**Task description:**
For this exercise, retype each line of the material below verbatim and omit any picture.

────────

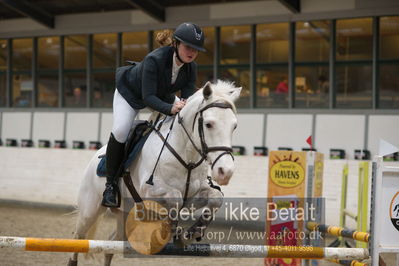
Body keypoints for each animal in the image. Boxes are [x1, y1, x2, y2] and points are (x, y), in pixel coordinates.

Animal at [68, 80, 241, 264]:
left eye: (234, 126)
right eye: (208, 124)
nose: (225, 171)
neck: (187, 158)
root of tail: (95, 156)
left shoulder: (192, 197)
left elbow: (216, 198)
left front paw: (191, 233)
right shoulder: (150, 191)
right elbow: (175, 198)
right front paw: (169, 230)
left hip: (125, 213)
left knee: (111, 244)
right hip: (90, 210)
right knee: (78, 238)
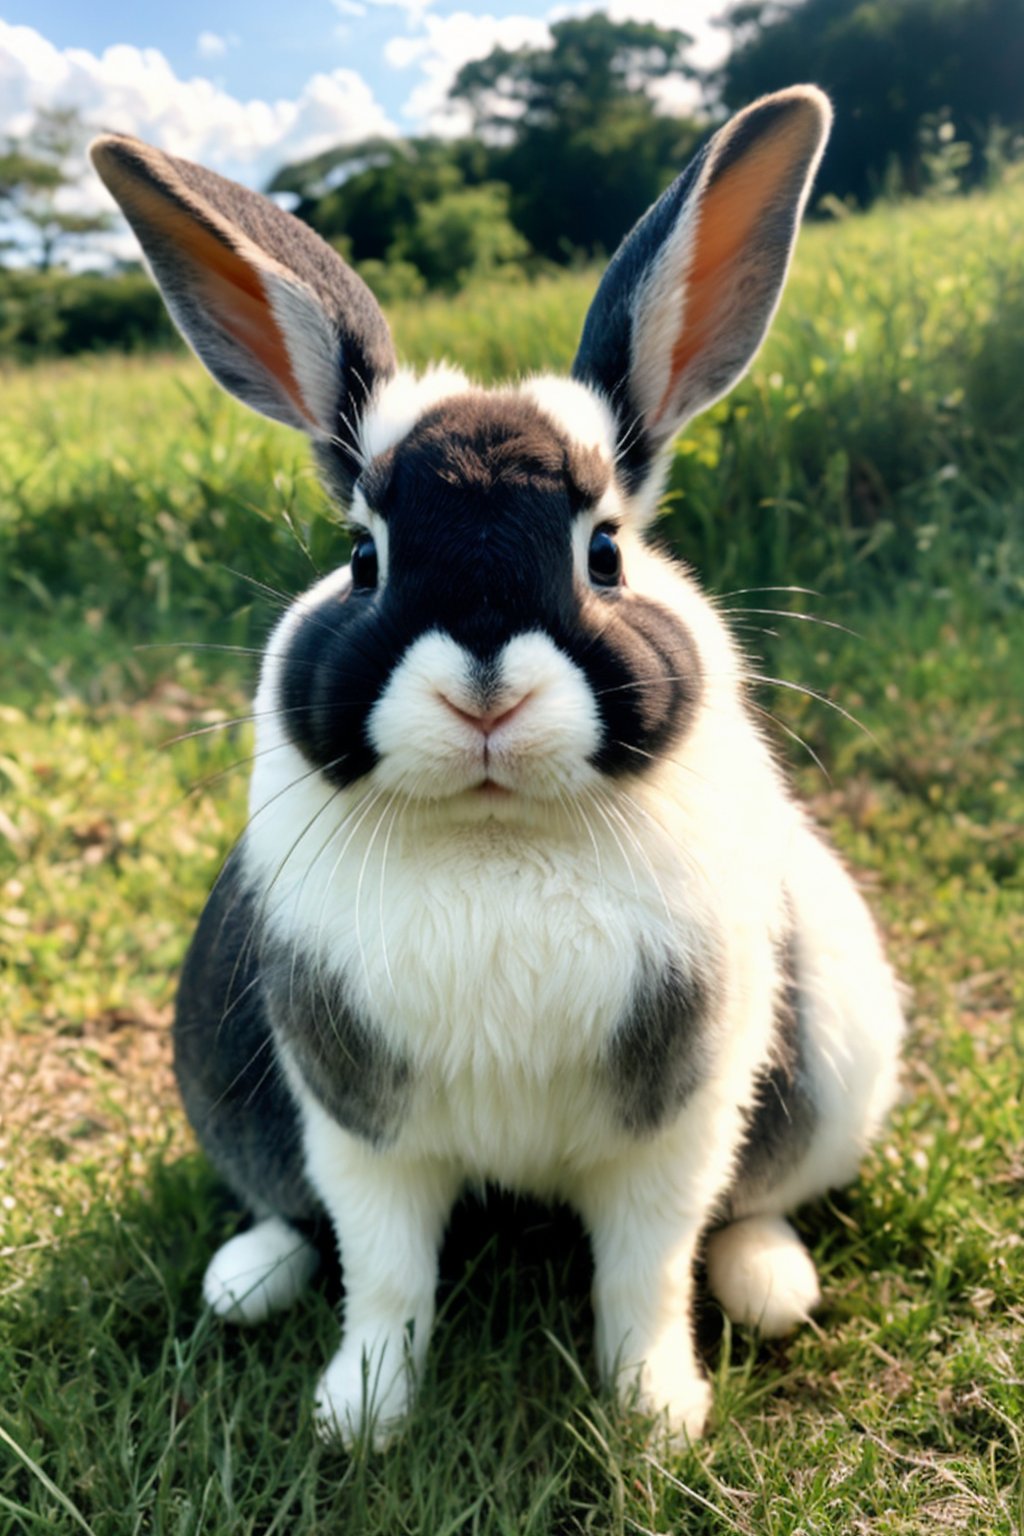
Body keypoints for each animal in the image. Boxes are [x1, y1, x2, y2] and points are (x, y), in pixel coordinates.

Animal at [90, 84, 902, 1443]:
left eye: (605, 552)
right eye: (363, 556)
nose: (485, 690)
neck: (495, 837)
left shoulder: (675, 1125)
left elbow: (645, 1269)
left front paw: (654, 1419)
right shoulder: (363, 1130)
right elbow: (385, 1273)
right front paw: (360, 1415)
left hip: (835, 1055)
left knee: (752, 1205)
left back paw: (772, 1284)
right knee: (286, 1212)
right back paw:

────────

**Problem solution:**
Body keypoints for each animal in the image. Boxes are [x1, y1, x2, y2] and points are (x, y), in pixel coordinates.

Animal at [68, 80, 241, 264]:
left eye: (234, 126)
right eye: (208, 124)
nose: (225, 171)
neck: (187, 158)
root of tail: (95, 156)
left shoulder: (192, 197)
left elbow: (216, 198)
left front paw: (191, 233)
right shoulder: (150, 191)
right elbow: (175, 198)
right front paw: (169, 230)
left hip: (125, 213)
left knee: (111, 244)
right hip: (90, 210)
right knee: (78, 238)
Body keypoints for each animal in the image. Boxes are [x1, y1, x2, y2] and points are (x, y), in pixel coordinates.

Animal at [90, 84, 902, 1443]:
left eye: (605, 552)
right eye: (363, 556)
nose: (485, 690)
neck: (495, 837)
left shoulder: (675, 1125)
left elbow: (645, 1269)
left front paw: (654, 1419)
right shoulder: (363, 1130)
right elbow: (385, 1273)
right front paw: (360, 1415)
left hip: (835, 1055)
left knee: (752, 1205)
left back paw: (772, 1284)
right knee: (286, 1212)
right back paw:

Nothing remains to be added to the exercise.